OAK RIDGE, Tenn. – Jay Mullis, manager of DOE’s Oak Ridge Office of Environmental Management, recently spoke to local high school juniors and seniors about a wide range of topics, including leadership, career planning, and the complex federal budgeting process.
Mullis provided insight about the federal government to students participating in the Youth Leadership Oak Ridge program. Previous sessions, led by Oak Ridge Mayor Warren Gooch and Tennessee Lt. Gov. Randy McNally, focused on lessons from local and state government.
During the three-hour program at the Oak Ridge Chamber of Commerce, Mullis began with stories of choosing his electrical engineering major and the unpredictability and evolution of his career.

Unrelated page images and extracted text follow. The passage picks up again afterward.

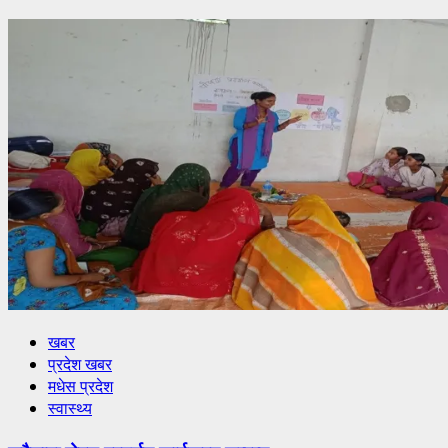
खबर
प्रदेश खबर
मधेस प्रदेश
स्वास्थ्य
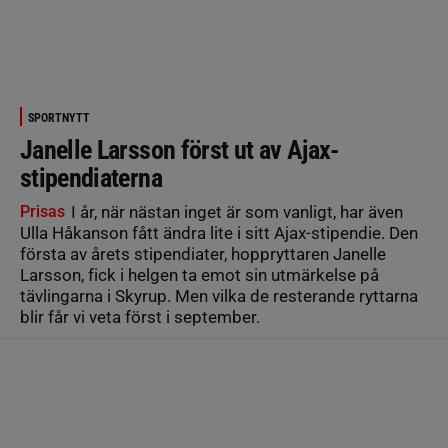
SPORTNYTT
Janelle Larsson först ut av Ajax-
stipendiaterna
Prisas
I år, när nästan inget är som vanligt, har även
Ulla Håkanson fått ändra lite i sitt Ajax-stipendie. Den
första av årets stipendiater, hoppryttaren Janelle
Larsson, fick i helgen ta emot sin utmärkelse på
tävlingarna i Skyrup. Men vilka de resterande ryttarna
blir får vi veta först i september.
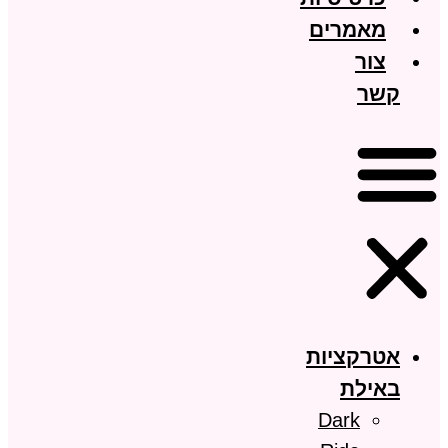
מאמרים
צור
קשר
אטרקציות
באילת
Dark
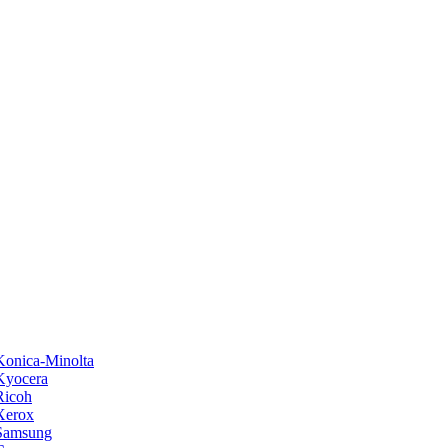
onica-Minolta
Kyocera
Ricoh
Xerox
Samsung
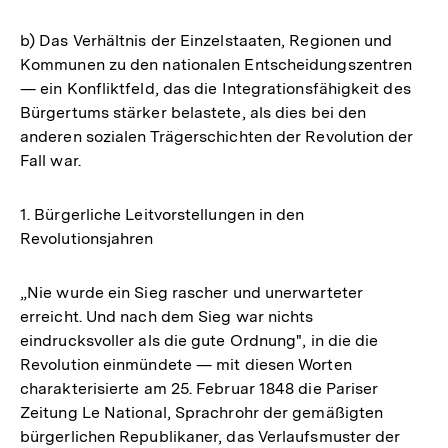
b) Das Verhältnis der Einzelstaaten, Regionen und
Kommunen zu den nationalen Entscheidungszentren
— ein Konfliktfeld, das die Integrationsfähigkeit des
Bürgertums stärker belastete, als dies bei den
anderen sozialen Trägerschichten der Revolution der
Fall war.
1. Bürgerliche Leitvorstellungen in den
Revolutionsjahren
„Nie wurde ein Sieg rascher und unerwarteter
erreicht. Und nach dem Sieg war nichts
eindrucksvoller als die gute Ordnung", in die die
Revolution einmündete — mit diesen Worten
charakterisierte am 25. Februar 1848 die Pariser
Zeitung Le National, Sprachrohr der gemäßigten
bürgerlichen Republikaner, das Verlaufsmuster der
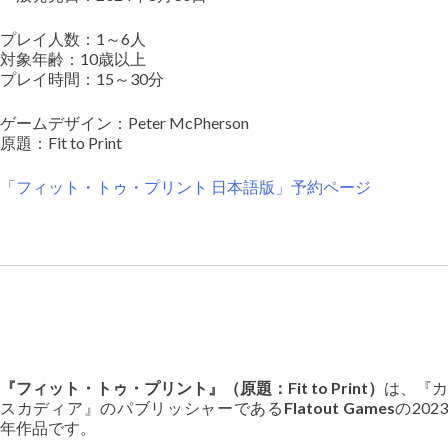
プレイ人数：1～6人
対象年齢：10歳以上
プレイ時間：15～30分
ゲームデザイン：Peter McPherson
原題：Fit to Print
「フィット・トゥ・プリント 日本語版」予約ページ
『フィット・トゥ・プリント』（原題：Fit to Print）
は、『カ
スカディア』のパブリッシャーである
Flatout Games
の202
年作品です。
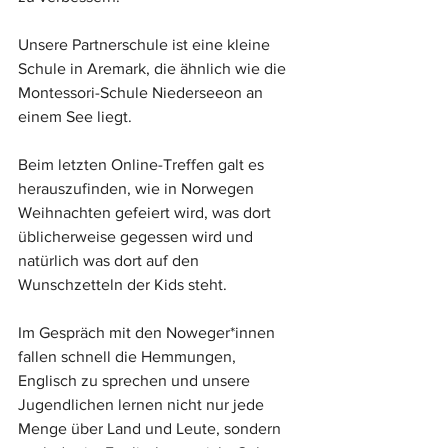
Unsere Partnerschule ist eine kleine 
Schule in Aremark, die ähnlich wie die 
Montessori-Schule Niederseeon an 
einem See liegt.
Beim letzten Online-Treffen galt es 
herauszufinden, wie in Norwegen 
Weihnachten gefeiert wird, was dort 
üblicherweise gegessen wird und 
natürlich was dort auf den 
Wunschzetteln der Kids steht.
Im Gespräch mit den Noweger*innen 
fallen schnell die Hemmungen, 
Englisch zu sprechen und unsere 
Jugendlichen lernen nicht nur jede 
Menge über Land und Leute, sondern 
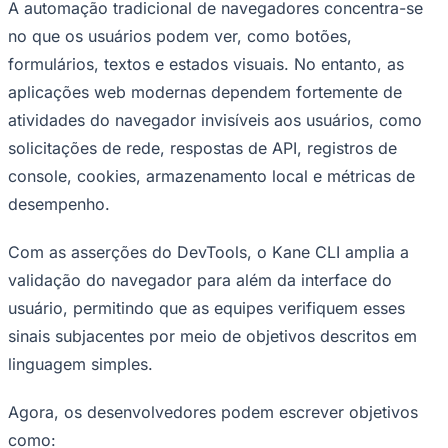
A automação tradicional de navegadores concentra-se
no que os usuários podem ver, como botões,
formulários, textos e estados visuais. No entanto, as
Juventude
aplicações web modernas dependem fortemente de
atividades do navegador invisíveis aos usuários, como
solicitações de rede, respostas de API, registros de
console, cookies, armazenamento local e métricas de
desempenho.
Com as asserções do DevTools, o Kane CLI amplia a
validação do navegador para além da interface do
usuário, permitindo que as equipes verifiquem esses
sinais subjacentes por meio de objetivos descritos em
linguagem simples.
Agora, os desenvolvedores podem escrever objetivos
como:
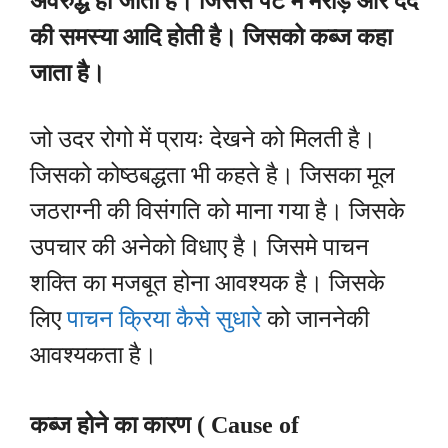
अवरुद्ध हो जाता है। जिससे पेट में मरोड़ और दर्द
की समस्या आदि होती है। जिसको कब्ज कहा
जाता है।
जो उदर रोगो में प्रायः देखने को मिलती है।
जिसको कोष्ठबद्धता भी कहते है। जिसका मूल
जठराग्नी की विसंगति को माना गया है। जिसके
उपचार की अनेको विधाए है। जिसमे पाचन
शक्ति का मजबूत होना आवश्यक है। जिसके
लिए
पाचन क्रिया कैसे सुधारे
को जाननेकी
आवश्यकता है।
कब्ज होने का कारण ( Cause of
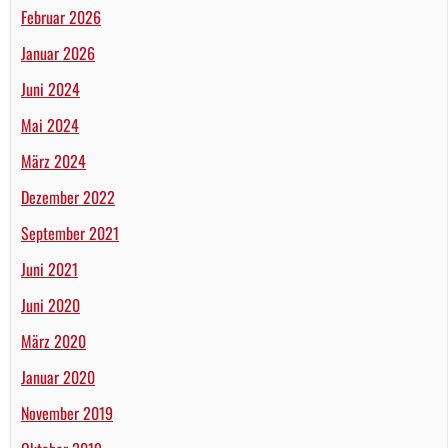
Februar 2026
Januar 2026
Juni 2024
Mai 2024
März 2024
Dezember 2022
September 2021
Juni 2021
Juni 2020
März 2020
Januar 2020
November 2019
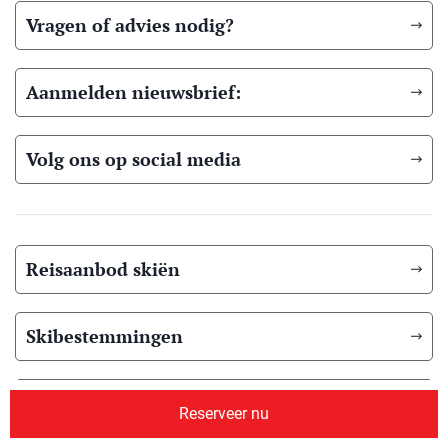
Vragen of advies nodig?
Aanmelden nieuwsbrief:
Volg ons op social media
Reisaanbod skiën
Skibestemmingen
Reisaanbod Langlaufen
Reserveer nu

Through a question-and-answer period, the students learned more about the EM mission in Oak Ridge, the different opportunity paths for an engineer, and the many steps and considerations required to pass a budget.
“It was really encouraging getting to meet and interact with local students who are already working and planning for their future,” Mullis said. “They asked great questions, and I’m looking forward to the new leaders this program is helping mold.”

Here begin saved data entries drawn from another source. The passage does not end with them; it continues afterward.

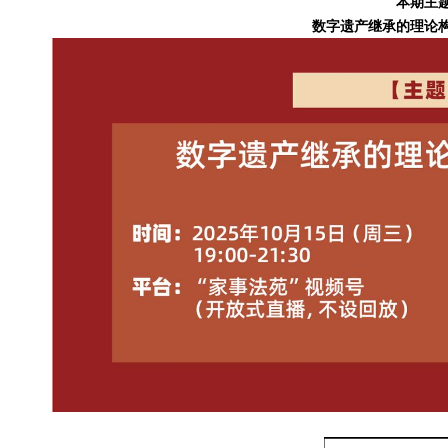
本期主
数字遗产继承的理论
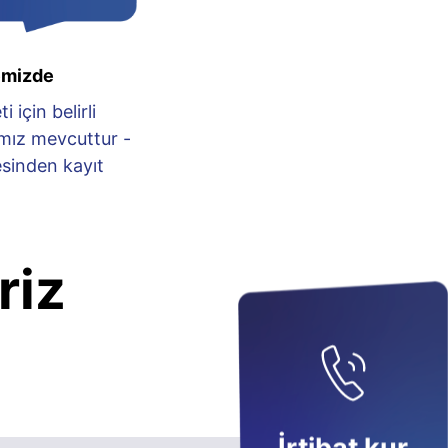
emizde
 için belirli
mız mevcuttur -
sinden kayıt
riz
:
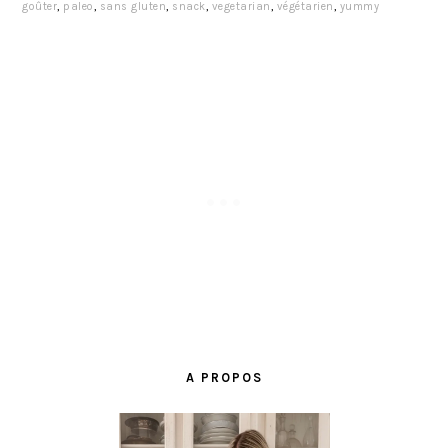
goûter
,
paleo
,
sans gluten
,
snack
,
vegetarian
,
végétarien
,
yummy
BARRE
LATÉRALE
A PROPOS
PRINCIPALE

Much of the interest centered on jobs. Mullis took the opportunity to highlight the diverse skills needed to perform the environmental cleanup mission in Oak Ridge. He noted employees in his organization have backgrounds ranging from master’s degrees in economics and MBAs to engineering, communication, law, project management, and vocational training.
“The discussion opened my mind to the different jobs here,” said junior Steven Qu.
To emphasize the difficulty of finalizing a federal budget, the students ended the session with a timed exercise requiring them to collectively prioritize and agree on the ranking of 15 topics to pass their budget.
“Today showed how hard, but necessary, compromise can be,” said senior Chloe Nussbaum. “We also realized the demands and time pressures involved with getting a budget approved.”
Youth Leadership Oak Ridge is comprised of 25 high school juniors and seniors from Oak Ridge High School, with the goal of teaching students valuable lessons and traits from leaders in business, government, and the community.